## [Brief]
Using the records provided below, locate and copy each line that contains the word "yellow".
***** Supplied data
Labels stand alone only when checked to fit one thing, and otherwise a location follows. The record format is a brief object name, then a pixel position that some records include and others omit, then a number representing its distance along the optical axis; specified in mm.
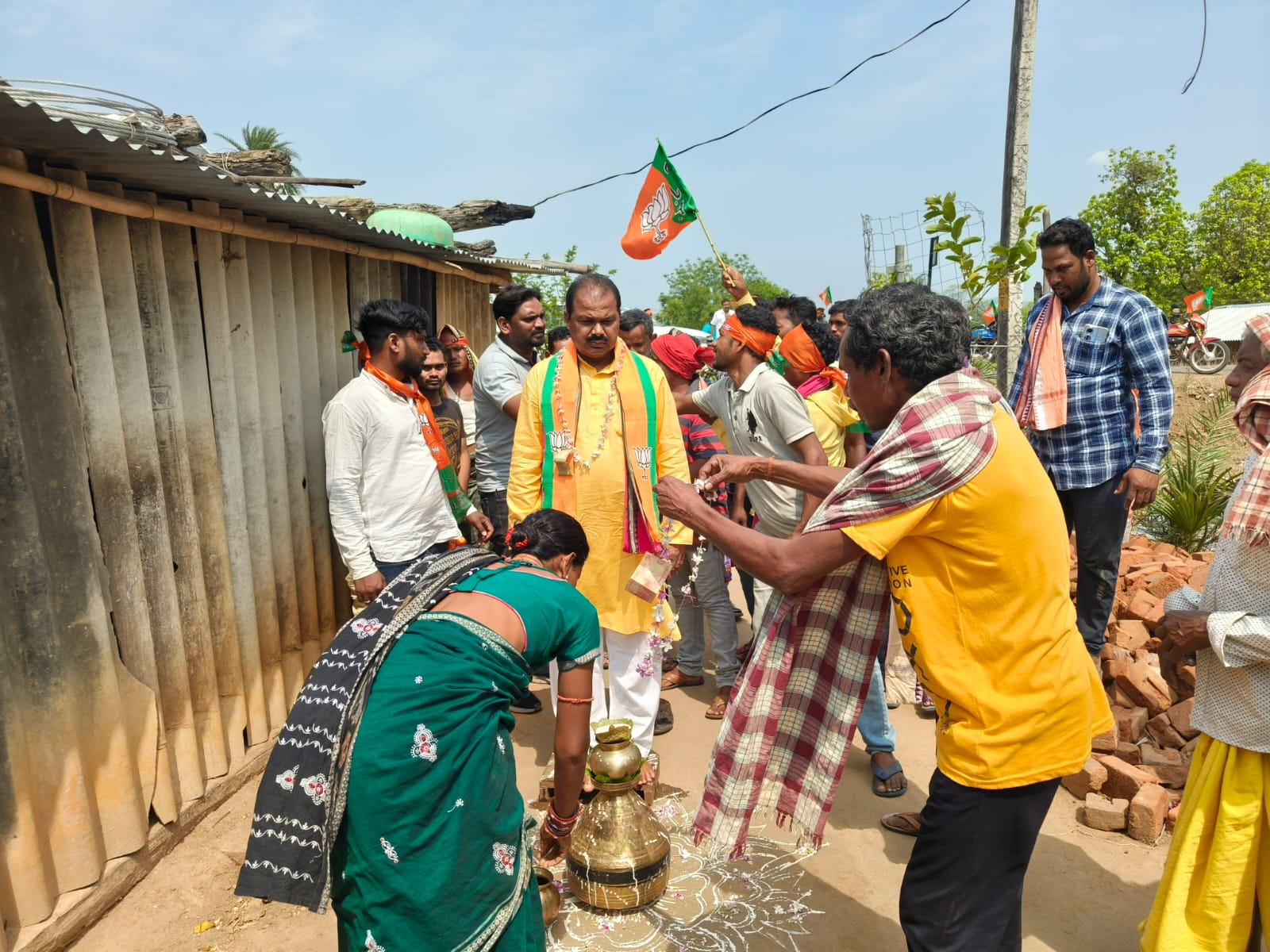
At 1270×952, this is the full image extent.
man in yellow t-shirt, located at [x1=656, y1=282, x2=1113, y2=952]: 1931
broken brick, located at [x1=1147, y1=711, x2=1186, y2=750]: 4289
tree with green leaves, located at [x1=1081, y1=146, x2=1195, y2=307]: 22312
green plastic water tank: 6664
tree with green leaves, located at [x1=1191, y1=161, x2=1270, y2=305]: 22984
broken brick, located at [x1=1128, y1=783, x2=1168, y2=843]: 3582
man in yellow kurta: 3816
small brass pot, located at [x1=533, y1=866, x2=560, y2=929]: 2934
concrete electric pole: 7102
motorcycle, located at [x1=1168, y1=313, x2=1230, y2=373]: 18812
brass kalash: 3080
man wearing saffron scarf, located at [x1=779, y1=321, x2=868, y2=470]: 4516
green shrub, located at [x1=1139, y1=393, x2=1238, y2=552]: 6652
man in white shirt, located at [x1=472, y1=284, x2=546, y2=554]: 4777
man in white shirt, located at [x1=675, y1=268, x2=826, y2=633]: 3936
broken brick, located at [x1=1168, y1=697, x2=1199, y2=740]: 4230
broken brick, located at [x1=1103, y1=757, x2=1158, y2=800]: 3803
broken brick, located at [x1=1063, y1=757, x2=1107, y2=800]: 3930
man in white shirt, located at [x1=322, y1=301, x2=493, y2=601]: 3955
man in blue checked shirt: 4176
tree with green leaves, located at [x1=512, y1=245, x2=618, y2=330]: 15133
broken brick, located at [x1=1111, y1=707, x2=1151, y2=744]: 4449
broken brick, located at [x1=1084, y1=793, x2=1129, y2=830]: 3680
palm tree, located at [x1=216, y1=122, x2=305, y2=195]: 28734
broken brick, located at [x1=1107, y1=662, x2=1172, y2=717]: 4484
**********
## [Your solution]
man in yellow t-shirt, located at [x1=656, y1=282, x2=1113, y2=952]: 1931
man in yellow kurta: 3816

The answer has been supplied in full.